Now, let us assume that you want to leave the first few rows of your Excel Spreadsheet blank. The cell(start) option in the export excel command is used to specify the starting cell or position within the Excel spreadsheet where the exported data should begin. This option allows you to control the location in the Excel sheet where your data is placed.
For instance, you can use cell(start) to specify that the exported data should start from a particular cell address, such as “A1” or “B3,” within the Excel sheet. This can be helpful when you want to insert data into a specific area of an existing Excel file or when you want to format the layout of your data within the sheet.
Here’s a basic example of how to use the cell(start) option:
export excel using "autodta.xlsx", cell(A4) firstrow(variables) replace
You can customize the cell address according to your specific requirements. Your data would show up like this,
Your exported data file is showing the different properties of Automobiles. Upon inspection, you can see that it displays labeled values for ‘foreign’. Labeled values are those data values that have associated labels or descriptions. These provide a more human-readable interpretation of data. The export excel command, by default, exports labeled values. If you want to display unlabeled data for this variable, we can introduce the ‘nolabel’ option as such,
export excel autodta.xlsx, firstrow(variables) nolabel replace
Stata would replace the previous file while executing the nolabel option as such,
Notice how the ‘foreign’ variable is converted into unlabeled binary data. Here 0 represents the car being domestically made while 1 represents the car being foreign.
If you prefer that your data displays both labeled and unlabeled versions of data, you can add another sheet in the same file to add the labeled data. Upon close inspection of your exported Excel Spreadsheet, you will see that it has only one sheet, i.e.,
To include a new sheet with labeled data named “Labeled”, we can introduce the “sheet()” option. Your command to successfully execute the desired results should be,
export excel autodta.xlsx, firstrow(variables) sheet(“Labeled”)
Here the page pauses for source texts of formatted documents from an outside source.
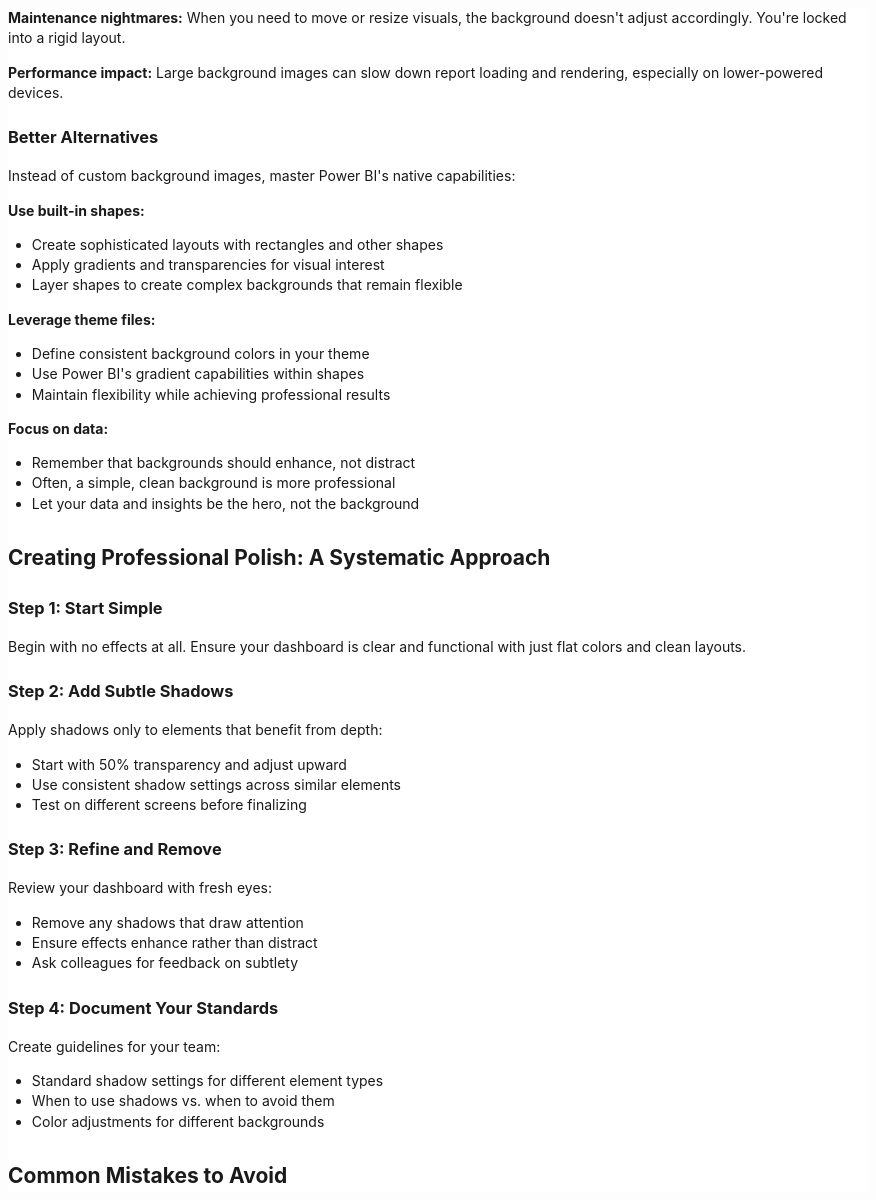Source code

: **Maintenance nightmares:** When you need to move or resize visuals, the background doesn't adjust accordingly. You're locked into a rigid layout.

**Performance impact:** Large background images can slow down report loading and rendering, especially on lower-powered devices.

### Better Alternatives

Instead of custom background images, master Power BI's native capabilities:

**Use built-in shapes:**
- Create sophisticated layouts with rectangles and other shapes
- Apply gradients and transparencies for visual interest
- Layer shapes to create complex backgrounds that remain flexible

**Leverage theme files:**
- Define consistent background colors in your theme
- Use Power BI's gradient capabilities within shapes
- Maintain flexibility while achieving professional results

**Focus on data:**
- Remember that backgrounds should enhance, not distract
- Often, a simple, clean background is more professional
- Let your data and insights be the hero, not the background

## Creating Professional Polish: A Systematic Approach

### Step 1: Start Simple
Begin with no effects at all. Ensure your dashboard is clear and functional with just flat colors and clean layouts.

### Step 2: Add Subtle Shadows
Apply shadows only to elements that benefit from depth:
- Start with 50% transparency and adjust upward
- Use consistent shadow settings across similar elements
- Test on different screens before finalizing

### Step 3: Refine and Remove
Review your dashboard with fresh eyes:
- Remove any shadows that draw attention
- Ensure effects enhance rather than distract
- Ask colleagues for feedback on subtlety

### Step 4: Document Your Standards
Create guidelines for your team:
- Standard shadow settings for different element types
- When to use shadows vs. when to avoid them
- Color adjustments for different backgrounds

## Common Mistakes to Avoid
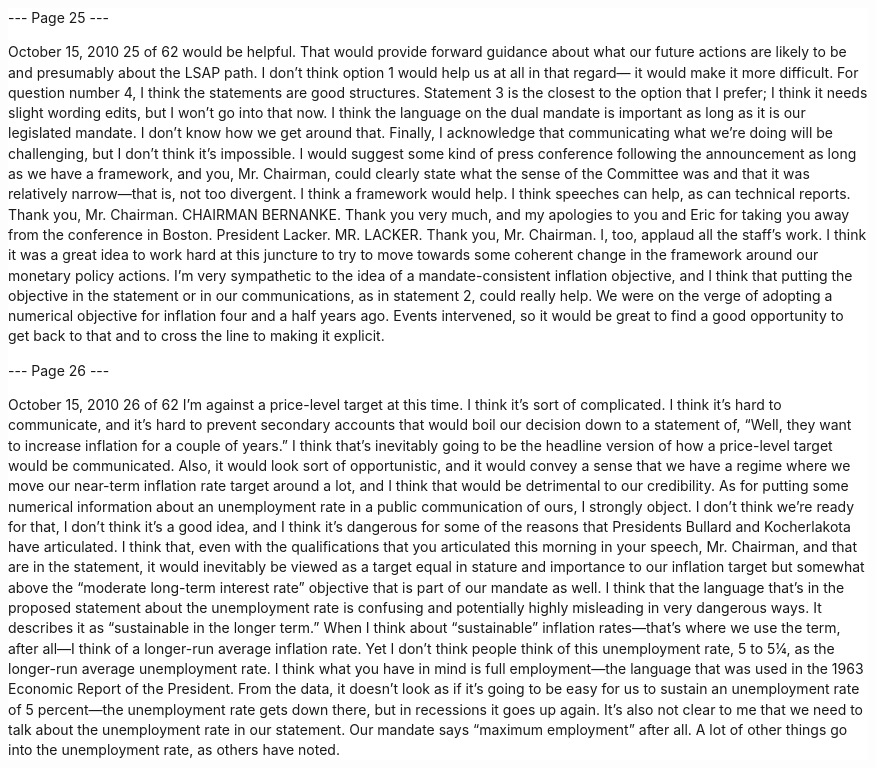 --- Page 25 ---

October 15, 2010 25 of 62
would be helpful. That would provide forward guidance about what our future actions are likely to
be and presumably about the LSAP path. I don’t think option 1 would help us at all in that regard—
it would make it more difficult.
For question number 4, I think the statements are good structures. Statement 3 is the closest
to the option that I prefer; I think it needs slight wording edits, but I won’t go into that now. I think
the language on the dual mandate is important as long as it is our legislated mandate. I don’t know
how we get around that.
Finally, I acknowledge that communicating what we’re doing will be challenging, but I
don’t think it’s impossible. I would suggest some kind of press conference following the
announcement as long as we have a framework, and you, Mr. Chairman, could clearly state what
the sense of the Committee was and that it was relatively narrow—that is, not too divergent. I think
a framework would help. I think speeches can help, as can technical reports. Thank you, Mr.
Chairman.
CHAIRMAN BERNANKE. Thank you very much, and my apologies to you and Eric for
taking you away from the conference in Boston. President Lacker.
MR. LACKER. Thank you, Mr. Chairman. I, too, applaud all the staff’s work. I think it
was a great idea to work hard at this juncture to try to move towards some coherent change in the
framework around our monetary policy actions.
I’m very sympathetic to the idea of a mandate-consistent inflation objective, and I think that
putting the objective in the statement or in our communications, as in statement 2, could really help.
We were on the verge of adopting a numerical objective for inflation four and a half years ago.
Events intervened, so it would be great to find a good opportunity to get back to that and to cross the
line to making it explicit.

--- Page 26 ---

October 15, 2010 26 of 62
I’m against a price-level target at this time. I think it’s sort of complicated. I think it’s hard
to communicate, and it’s hard to prevent secondary accounts that would boil our decision down to a
statement of, “Well, they want to increase inflation for a couple of years.” I think that’s inevitably
going to be the headline version of how a price-level target would be communicated. Also, it would
look sort of opportunistic, and it would convey a sense that we have a regime where we move our
near-term inflation rate target around a lot, and I think that would be detrimental to our credibility.
As for putting some numerical information about an unemployment rate in a public
communication of ours, I strongly object. I don’t think we’re ready for that, I don’t think it’s a good
idea, and I think it’s dangerous for some of the reasons that Presidents Bullard and Kocherlakota
have articulated. I think that, even with the qualifications that you articulated this morning in your
speech, Mr. Chairman, and that are in the statement, it would inevitably be viewed as a target equal
in stature and importance to our inflation target but somewhat above the “moderate long-term
interest rate” objective that is part of our mandate as well. I think that the language that’s in the
proposed statement about the unemployment rate is confusing and potentially highly misleading in
very dangerous ways. It describes it as “sustainable in the longer term.” When I think about
“sustainable” inflation rates—that’s where we use the term, after all—I think of a longer-run
average inflation rate. Yet I don’t think people think of this unemployment rate, 5 to 5¼, as the
longer-run average unemployment rate. I think what you have in mind is full employment—the
language that was used in the 1963 Economic Report of the President. From the data, it doesn’t
look as if it’s going to be easy for us to sustain an unemployment rate of 5 percent—the
unemployment rate gets down there, but in recessions it goes up again. It’s also not clear to me that
we need to talk about the unemployment rate in our statement. Our mandate says “maximum
employment” after all. A lot of other things go into the unemployment rate, as others have noted.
Your desired sheet, with labeled data will be exported as such,
Please remember that while executing this command, we have to omit the replace option.
You can customize this sheet as per your desire too. Let us assume that for this sheet, you do not want the variables to be shown in the first row. However, if you execute the command,
export excel autodta.xlsx, sheet(“Labeled”)
you would receive an error message.
However, this error message also provides you with a way around your problem. Thus, getting guided by the error message, we use the modify and replace option to inculcate changes in the sheet. The command,
export excel autodta.xlsx, sheet("Labeled", replace)
will get you your anticipated results.
You can also save the dates in your data in String format in Stata before exporting them to Excel through the datestring(“format”) option. First, ensure that you know the display formats required for your date variables. You can view these formatting options along with their codes from
help export excel
Once you decide on the format, you can devise your export excel command based on your requirements. A standard command for this would be,
export excel using "autodta.xlsx", firstrow(variables) datestring("%tdMon_DD,_CCYY") replace
help export excel
is always ready to pull you out of any discomfort during Exports in Excel.